Despite all obstacles, the Bobcats managed to set up 300 Quonset huts within three weeks. They built an airfield, docks, a power plant, and the all-important fuel tanks. To meet the Navy’s deadline for the fuel tanks, the 4,000 Army troops pitched in to help. Tankers brought in fuel as the men ashore worked long hours to position and assemble the holding tanks. The refueling station was up and running just in time to replenish the ships and planes that took part in the critical Battle of the Coral Sea in May 1942.
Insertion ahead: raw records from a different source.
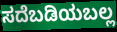
ಸದೆಬಡಿಯಬಲ್ಲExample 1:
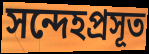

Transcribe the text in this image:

সন্দেহপ্রসূত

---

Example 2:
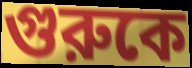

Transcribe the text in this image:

গুরুকে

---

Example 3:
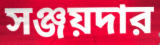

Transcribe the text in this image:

সঞ্জয়দার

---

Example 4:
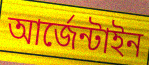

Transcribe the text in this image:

আর্জেন্টাইন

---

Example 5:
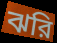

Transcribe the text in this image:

ঝরি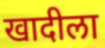
खादीलाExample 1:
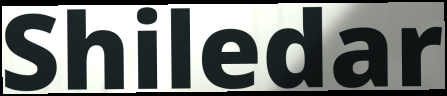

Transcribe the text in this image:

Shiledar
The Navy could not have fought in the Coral Sea without refueling at Bora Bora. For the first—but not the last—time, the enemy was surprised and confounded by the work of the Seabees. They and their Army partners were the unsung heroes of that battle. It had been hard work, and sometimes tempers flared. Their commander later wrote that his men “smelled like goats, lived like dogs, and worked like horses.”
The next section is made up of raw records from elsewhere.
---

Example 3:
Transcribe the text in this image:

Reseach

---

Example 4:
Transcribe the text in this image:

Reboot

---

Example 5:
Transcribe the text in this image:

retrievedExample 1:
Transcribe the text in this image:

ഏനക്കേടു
Valuable logistics lessons were learned at Bora Bora. The Bobcats had been sent wheelbarrows without wheels. There were not enough spare parts for their trucks, and welding equipment arrived without protective masks.
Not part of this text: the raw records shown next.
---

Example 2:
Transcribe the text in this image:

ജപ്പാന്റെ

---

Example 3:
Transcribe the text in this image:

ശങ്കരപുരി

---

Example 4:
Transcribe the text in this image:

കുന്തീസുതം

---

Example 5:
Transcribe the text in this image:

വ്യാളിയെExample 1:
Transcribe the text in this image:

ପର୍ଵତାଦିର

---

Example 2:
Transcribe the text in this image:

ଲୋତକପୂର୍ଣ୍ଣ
Learning that civilians had done the loading of the transports that had caused so much trouble, the Seabees began to rely on themselves for loading and unloading the supply ships. Attention was given to what was being sent and the order in which equipment and supplies were needed ashore. They did such a good job that the Navy tasked them with the loading and unloading of all supply ships.
Back in the United States, Seabee recruiters continued to go after men with construction skills, but standards for physical fitness were relaxed. As a result the average age of the early enlistees was 37, and in some cases men in their 60s signed up.
In March, the 1st NCB shipped out to the islands of Tongatabu in the Tonga group and Efate in the New Hebrides. In May, the 2nd NCB arrived in Samoa. The 3rd NCB was sent to Fiji and Noumea in New Caledonia, the 4th to Alaska, and the 5th sent detachments to Midway, Palmyra, Johnston Island, and French Frigate Shoals. The Seabees began to build a ring of bases around the Japanese Pacific Ocean empire.
A detachment of the 1st NCB landed on Efate on May 4 to find a small group of Marines and Army engineers struggling to build an airfield. Delighted to see the newcomers, the soldiers and Marines gave pride of place to the Seabees for leadership. All three groups pooled their equipment and resources to complete the airstrip for the arrival of 20 planes on May 28.